A bien y regarder, il faut finalement peu de temps, à l’échelle d’une vie, pour transformer ce que l'on croyait insurmontable - toujours se méfier des croyances - en nouvel élan de la plastique humaine. Le souffle naît des cendres pleines de ses vies arrachées à l'évidence. L’attèle ténue a tenu, se durcissant au fil des mois de rééducation et malgré les rechutes successives causées par la collision avec des histoires identiques à la mienne et mal synchronisées avec elle.

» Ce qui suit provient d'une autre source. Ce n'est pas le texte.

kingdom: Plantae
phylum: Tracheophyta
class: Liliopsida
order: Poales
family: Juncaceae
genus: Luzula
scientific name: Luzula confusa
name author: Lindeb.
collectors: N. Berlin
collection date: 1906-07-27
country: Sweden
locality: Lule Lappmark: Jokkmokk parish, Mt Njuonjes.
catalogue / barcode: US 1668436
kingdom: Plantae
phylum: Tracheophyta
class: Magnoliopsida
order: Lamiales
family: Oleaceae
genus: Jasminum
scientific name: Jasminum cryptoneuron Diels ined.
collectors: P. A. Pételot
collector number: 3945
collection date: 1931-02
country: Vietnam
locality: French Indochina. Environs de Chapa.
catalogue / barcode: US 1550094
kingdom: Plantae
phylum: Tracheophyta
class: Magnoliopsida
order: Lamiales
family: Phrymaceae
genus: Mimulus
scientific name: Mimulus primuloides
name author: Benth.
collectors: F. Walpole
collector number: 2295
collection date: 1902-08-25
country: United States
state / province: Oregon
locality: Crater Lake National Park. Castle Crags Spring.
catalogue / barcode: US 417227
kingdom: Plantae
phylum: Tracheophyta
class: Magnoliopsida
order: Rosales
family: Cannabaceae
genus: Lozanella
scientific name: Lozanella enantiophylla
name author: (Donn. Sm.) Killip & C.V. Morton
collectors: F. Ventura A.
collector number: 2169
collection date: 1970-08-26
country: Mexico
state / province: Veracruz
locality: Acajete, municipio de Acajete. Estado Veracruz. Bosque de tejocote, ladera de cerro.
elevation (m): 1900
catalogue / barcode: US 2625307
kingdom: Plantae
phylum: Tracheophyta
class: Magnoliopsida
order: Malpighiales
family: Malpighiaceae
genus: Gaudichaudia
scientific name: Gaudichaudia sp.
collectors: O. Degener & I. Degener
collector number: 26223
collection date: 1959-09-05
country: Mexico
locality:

Que reste-t-il de cela des années après ? Tous les matins qui restent à vivre, je me lève et ne pense que rarement à ce temps ancien où l’on croyait que les constantes seraient stables à jamais. Finalement grandir revient à faire fi des évidences mais de conserver le réflexe d’aimer, d'embrasser, de rêver, ce réflexe primordial qui reste bien présent pour nous autres bercés par les Enchanteurs. Toujours relire les serments prêtés, les écrits qui ont révélé ce que nous sommes, les promesses faites parfois maladroitement mais avec courage, éloignant la peur de la chute qui, à un certain âge, est intégrée aux mécanismes de séduction et d'engagement. Demander pardon à ceux qui nous ont offensés d'avoir usé de leurs armes retournées contre soi à hauteur du coeur. Ecouter sans cesse la voix de Saint Jean qui nous enjoint à la germination.

 

Il lui fallait sa part de répit à ce temps passé en épaisses somnolences forcées.

 

"Je" est à un croisement. "Je" a choisi la direction. Et le labyrinthe est moins sombre dans cette partie-là.

 

S'unir.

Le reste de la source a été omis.